_Written exercise_
Copy every line of the records below word for word, leaving the pictures out of your answer.

_Stored data_
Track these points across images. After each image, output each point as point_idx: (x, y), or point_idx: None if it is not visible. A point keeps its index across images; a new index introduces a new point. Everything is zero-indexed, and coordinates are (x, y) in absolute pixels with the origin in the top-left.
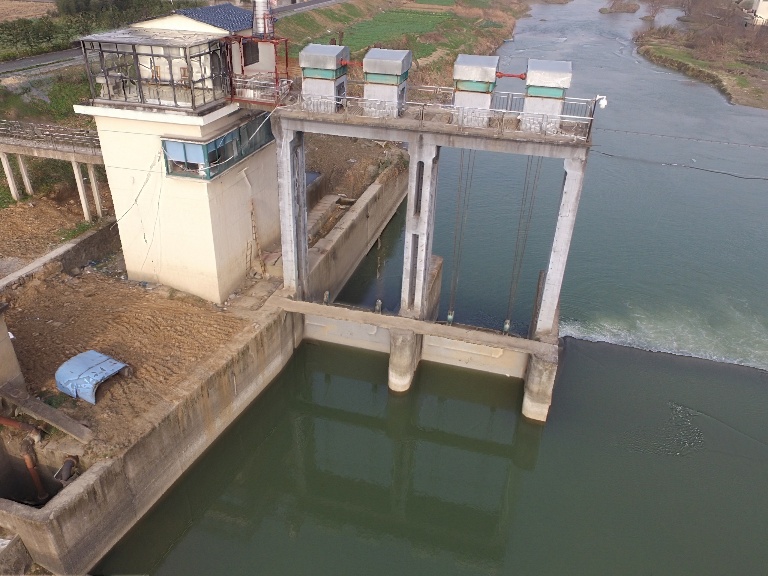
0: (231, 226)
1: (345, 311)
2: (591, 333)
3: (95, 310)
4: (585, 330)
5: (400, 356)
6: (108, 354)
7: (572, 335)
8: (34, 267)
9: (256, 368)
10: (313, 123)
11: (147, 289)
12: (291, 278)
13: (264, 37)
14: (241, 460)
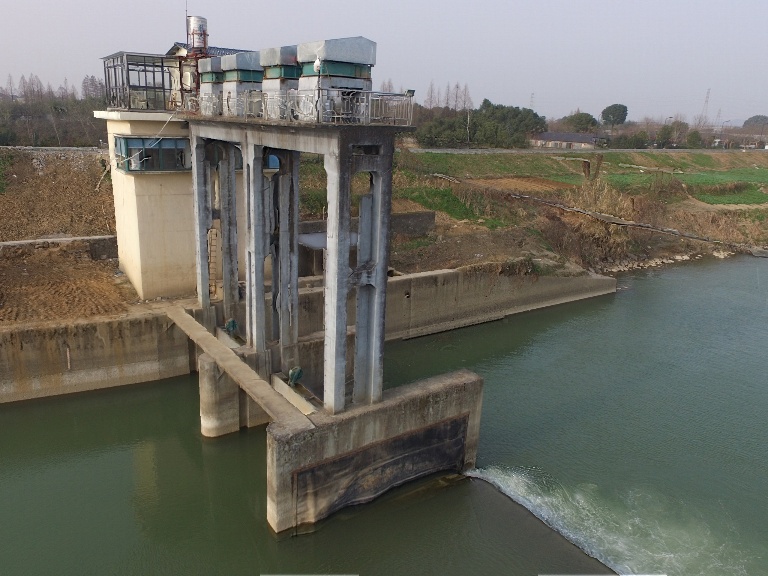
0: (174, 232)
1: (200, 329)
2: (540, 498)
3: (60, 275)
4: (536, 491)
5: (201, 387)
6: (7, 295)
7: (506, 487)
8: (64, 239)
9: (109, 357)
10: (202, 127)
11: (115, 276)
12: (200, 293)
13: (192, 51)
14: (75, 445)
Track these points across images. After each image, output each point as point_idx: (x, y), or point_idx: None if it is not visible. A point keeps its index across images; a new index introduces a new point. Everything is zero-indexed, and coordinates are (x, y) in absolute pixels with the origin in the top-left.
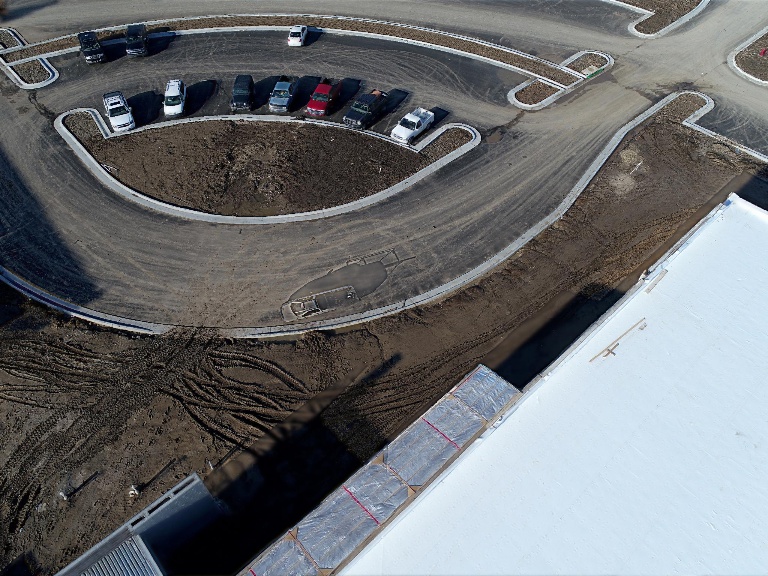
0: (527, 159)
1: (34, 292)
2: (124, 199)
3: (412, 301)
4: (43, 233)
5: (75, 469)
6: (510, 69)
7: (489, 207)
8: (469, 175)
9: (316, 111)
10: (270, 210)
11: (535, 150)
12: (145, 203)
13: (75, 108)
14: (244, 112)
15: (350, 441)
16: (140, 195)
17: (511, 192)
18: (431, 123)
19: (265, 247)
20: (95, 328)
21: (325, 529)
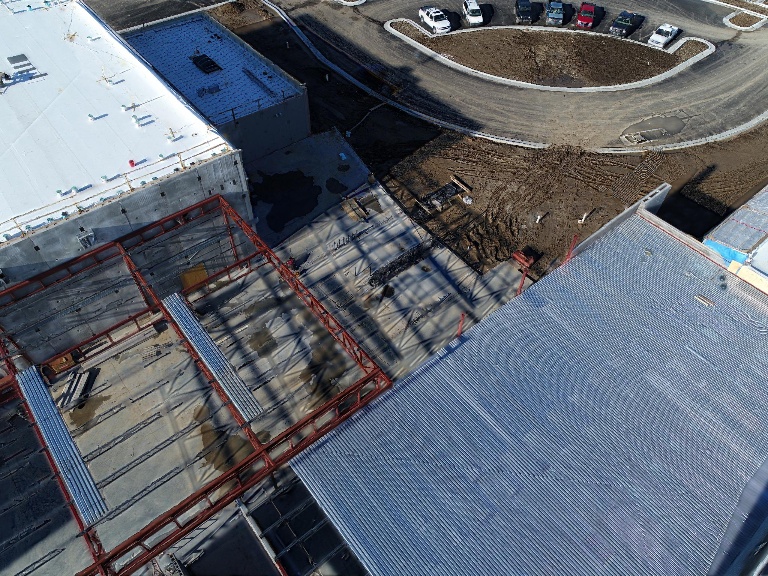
0: (757, 61)
1: (441, 123)
2: (468, 74)
3: (711, 138)
4: (423, 91)
5: (533, 210)
6: (718, 4)
7: (741, 88)
8: (717, 69)
9: (585, 24)
10: (578, 84)
11: (761, 56)
12: (485, 77)
13: (394, 18)
14: (526, 24)
15: (707, 205)
16: (479, 72)
17: (754, 80)
18: (674, 35)
19: (588, 105)
20: (496, 143)
21: (766, 205)
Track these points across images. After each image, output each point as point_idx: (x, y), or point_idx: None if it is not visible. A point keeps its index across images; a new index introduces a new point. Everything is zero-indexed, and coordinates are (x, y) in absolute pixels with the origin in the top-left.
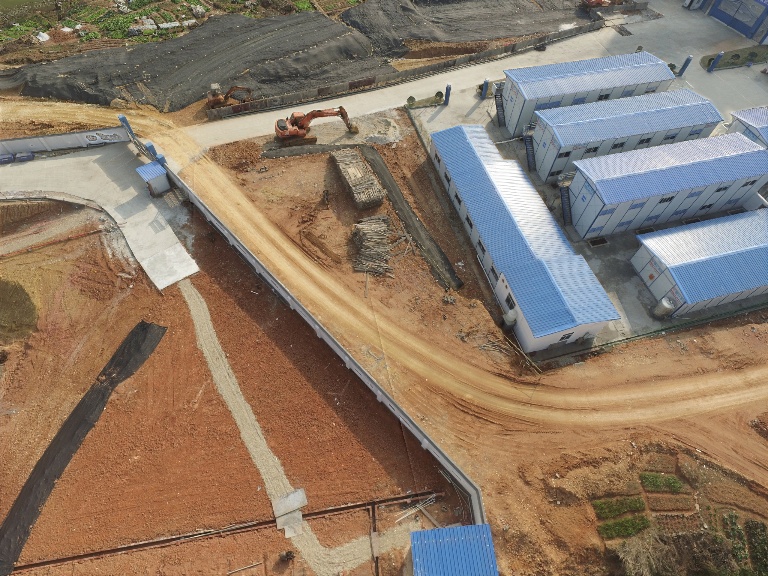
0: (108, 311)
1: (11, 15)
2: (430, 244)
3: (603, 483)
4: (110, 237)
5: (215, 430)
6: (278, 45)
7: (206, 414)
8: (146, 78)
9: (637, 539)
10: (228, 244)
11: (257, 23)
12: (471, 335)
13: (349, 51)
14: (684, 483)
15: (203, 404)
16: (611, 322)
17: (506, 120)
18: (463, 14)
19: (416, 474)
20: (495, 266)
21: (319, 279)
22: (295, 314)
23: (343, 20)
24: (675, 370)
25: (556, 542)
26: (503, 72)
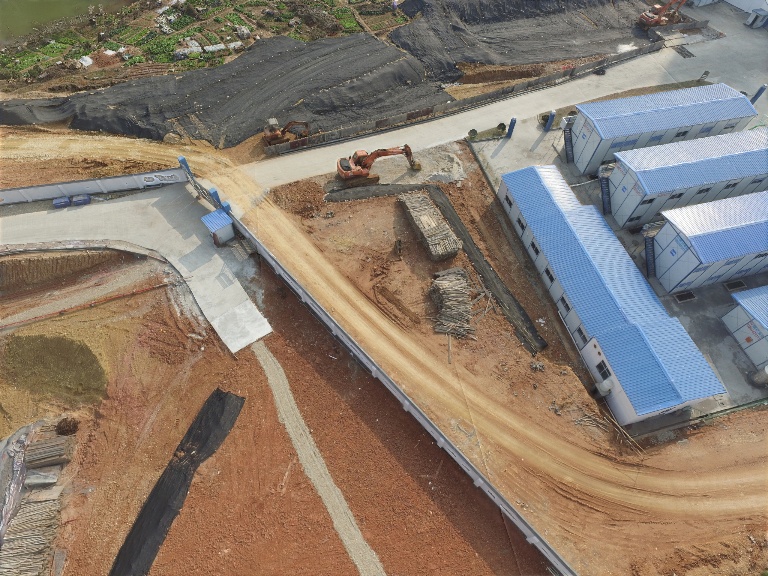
0: (180, 376)
1: (47, 32)
2: (508, 298)
3: None
4: (176, 292)
5: (306, 519)
6: (331, 72)
7: (295, 500)
8: (198, 110)
9: None
10: (300, 301)
11: (307, 47)
12: (565, 408)
13: (403, 77)
14: None
15: (291, 488)
16: None
17: (575, 156)
18: (515, 33)
19: (523, 572)
20: (585, 329)
21: (399, 342)
22: (378, 383)
23: (392, 41)
24: None
25: None
26: (564, 99)
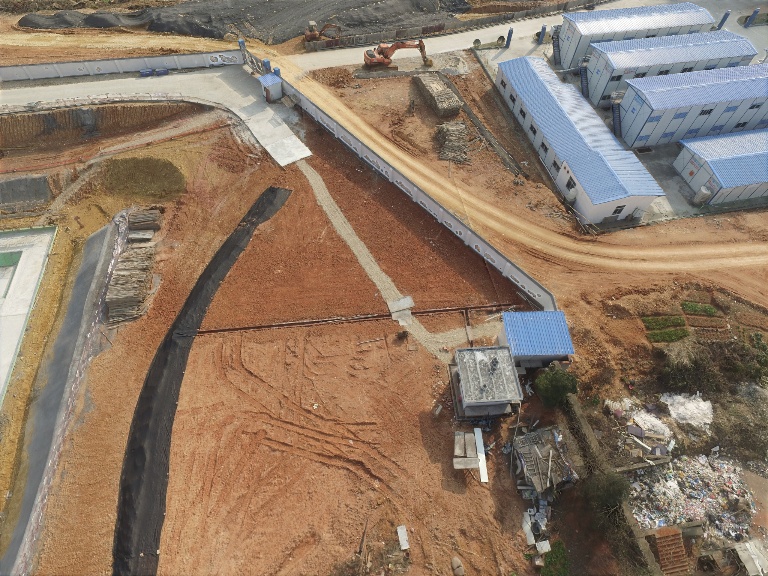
0: (242, 180)
1: None
2: (499, 148)
3: (651, 305)
4: (238, 129)
5: (338, 257)
6: None
7: (330, 246)
8: (251, 19)
9: (679, 343)
10: (333, 137)
11: None
12: (538, 206)
13: (420, 5)
14: (718, 310)
15: (327, 240)
16: (656, 207)
17: (561, 59)
18: None
19: (499, 292)
20: (558, 157)
21: (410, 164)
22: (393, 185)
23: None
24: (711, 238)
25: (613, 341)
26: None
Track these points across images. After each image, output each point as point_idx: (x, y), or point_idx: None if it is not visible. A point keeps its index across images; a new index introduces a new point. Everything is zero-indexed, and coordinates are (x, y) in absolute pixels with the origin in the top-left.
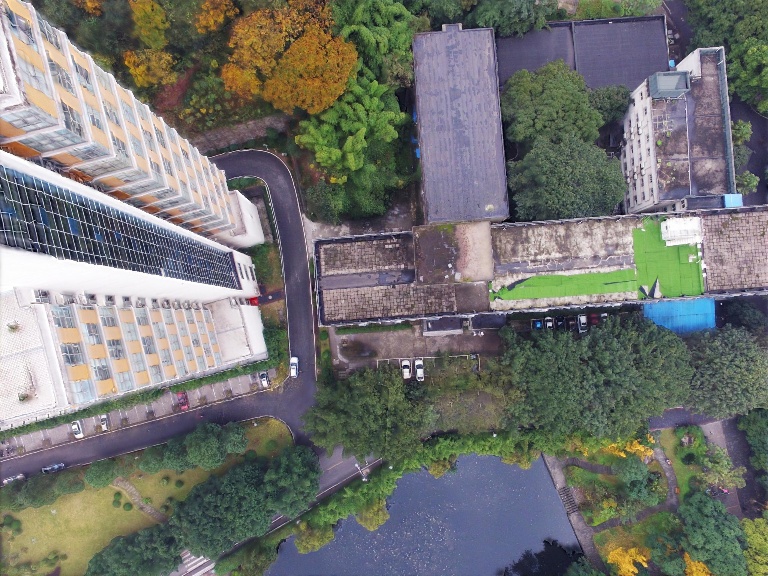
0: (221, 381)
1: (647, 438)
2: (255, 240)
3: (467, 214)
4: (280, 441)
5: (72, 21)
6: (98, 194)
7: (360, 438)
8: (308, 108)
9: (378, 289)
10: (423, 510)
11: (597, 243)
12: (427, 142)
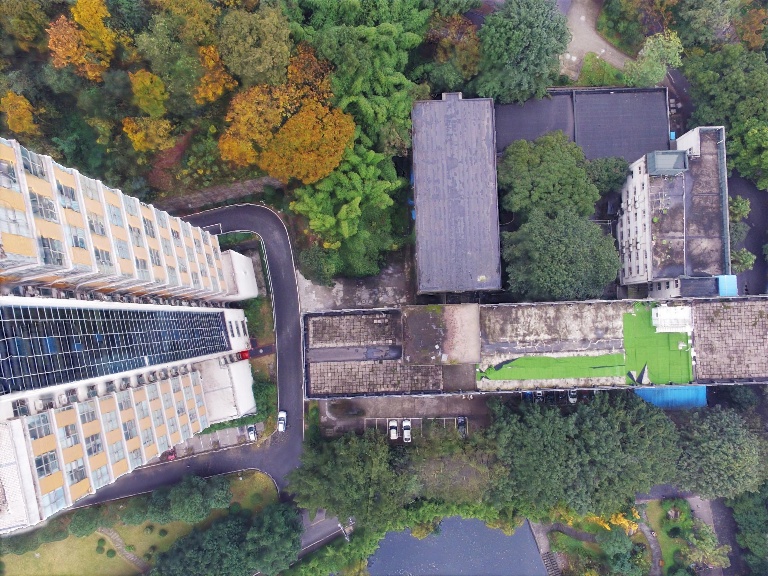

_Final result_
Track these points across images. After each image, output each point as point_idx: (x, y), or point_idx: None if it is not visible. A point keeps its index across images; a new index introduces a new point. Everything is zero-indexed, and coordinates are (x, y) in absolute pixels with the origin in the top-left.
0: (231, 226)
1: (345, 311)
2: (591, 333)
3: (95, 310)
4: (585, 330)
5: (400, 356)
6: (108, 354)
7: (572, 335)
8: (34, 267)
9: (256, 368)
10: (313, 123)
11: (147, 289)
12: (291, 278)
13: (264, 37)
14: (241, 460)
0: (174, 232)
1: (200, 329)
2: (540, 498)
3: (60, 275)
4: (536, 491)
5: (201, 387)
6: (7, 295)
7: (506, 487)
8: (64, 239)
9: (109, 357)
10: (202, 127)
11: (115, 276)
12: (200, 293)
13: (192, 51)
14: (75, 445)
Track these points across images. After each image, output each point as point_idx: (x, y), or point_idx: None if it is not visible. A point keeps its index across images; a new index introduces a new point. Everything is zero-indexed, and coordinates are (x, y) in absolute pixels with the origin in the top-left.
0: (527, 159)
1: (34, 292)
2: (124, 199)
3: (412, 301)
4: (43, 233)
5: (75, 469)
6: (510, 69)
7: (489, 207)
8: (469, 175)
9: (316, 111)
10: (270, 210)
11: (535, 150)
12: (145, 203)
13: (75, 108)
14: (244, 112)
15: (350, 441)
16: (140, 195)
17: (511, 192)
18: (431, 123)
19: (265, 247)
20: (95, 328)
21: (325, 529)
0: (757, 61)
1: (441, 123)
2: (468, 74)
3: (711, 138)
4: (423, 91)
5: (533, 210)
6: (718, 4)
7: (741, 88)
8: (717, 69)
9: (585, 24)
10: (578, 84)
11: (761, 56)
12: (485, 77)
13: (394, 18)
14: (526, 24)
15: (707, 205)
16: (479, 72)
17: (754, 80)
18: (674, 35)
19: (588, 105)
20: (496, 143)
21: (766, 205)
Track these points across images. After each image, output each point as point_idx: (x, y), or point_idx: None if it is not visible. A point keeps its index across images; a new index introduces a new point. Everything is zero-indexed, and coordinates are (x, y) in absolute pixels with the origin in the top-left.
0: (108, 311)
1: (11, 15)
2: (430, 244)
3: (603, 483)
4: (110, 237)
5: (215, 430)
6: (278, 45)
7: (206, 414)
8: (146, 78)
9: (637, 539)
10: (228, 244)
11: (257, 23)
12: (471, 335)
13: (349, 51)
14: (684, 483)
15: (203, 404)
16: (611, 322)
17: (506, 120)
18: (463, 14)
19: (416, 474)
20: (495, 266)
21: (319, 279)
22: (295, 314)
23: (343, 20)
24: (675, 370)
25: (556, 542)
26: (503, 72)
0: (180, 376)
1: (47, 32)
2: (508, 298)
3: None
4: (176, 292)
5: (306, 519)
6: (331, 72)
7: (295, 500)
8: (198, 110)
9: None
10: (300, 301)
11: (307, 47)
12: (565, 408)
13: (403, 77)
14: None
15: (291, 488)
16: None
17: (575, 156)
18: (515, 33)
19: (523, 572)
20: (585, 329)
21: (399, 342)
22: (378, 383)
23: (392, 41)
24: None
25: None
26: (564, 99)
0: (242, 180)
1: None
2: (499, 148)
3: (651, 305)
4: (238, 129)
5: (338, 257)
6: None
7: (330, 246)
8: (251, 19)
9: (679, 343)
10: (333, 137)
11: None
12: (538, 206)
13: (420, 5)
14: (718, 310)
15: (327, 240)
16: (656, 207)
17: (561, 59)
18: None
19: (499, 292)
20: (558, 157)
21: (410, 164)
22: (393, 185)
23: None
24: (711, 238)
25: (613, 341)
26: None
Track these points across images. After each image, output each point as point_idx: (x, y), or point_idx: None if it is not visible. A point keeps its index across images; a new index introduces a new point. Everything is zero-indexed, and coordinates are (x, y) in absolute pixels with the origin in the top-left.
0: (221, 381)
1: (647, 438)
2: (255, 240)
3: (467, 214)
4: (280, 441)
5: (72, 21)
6: (98, 194)
7: (360, 438)
8: (308, 108)
9: (378, 289)
10: (423, 510)
11: (597, 243)
12: (427, 142)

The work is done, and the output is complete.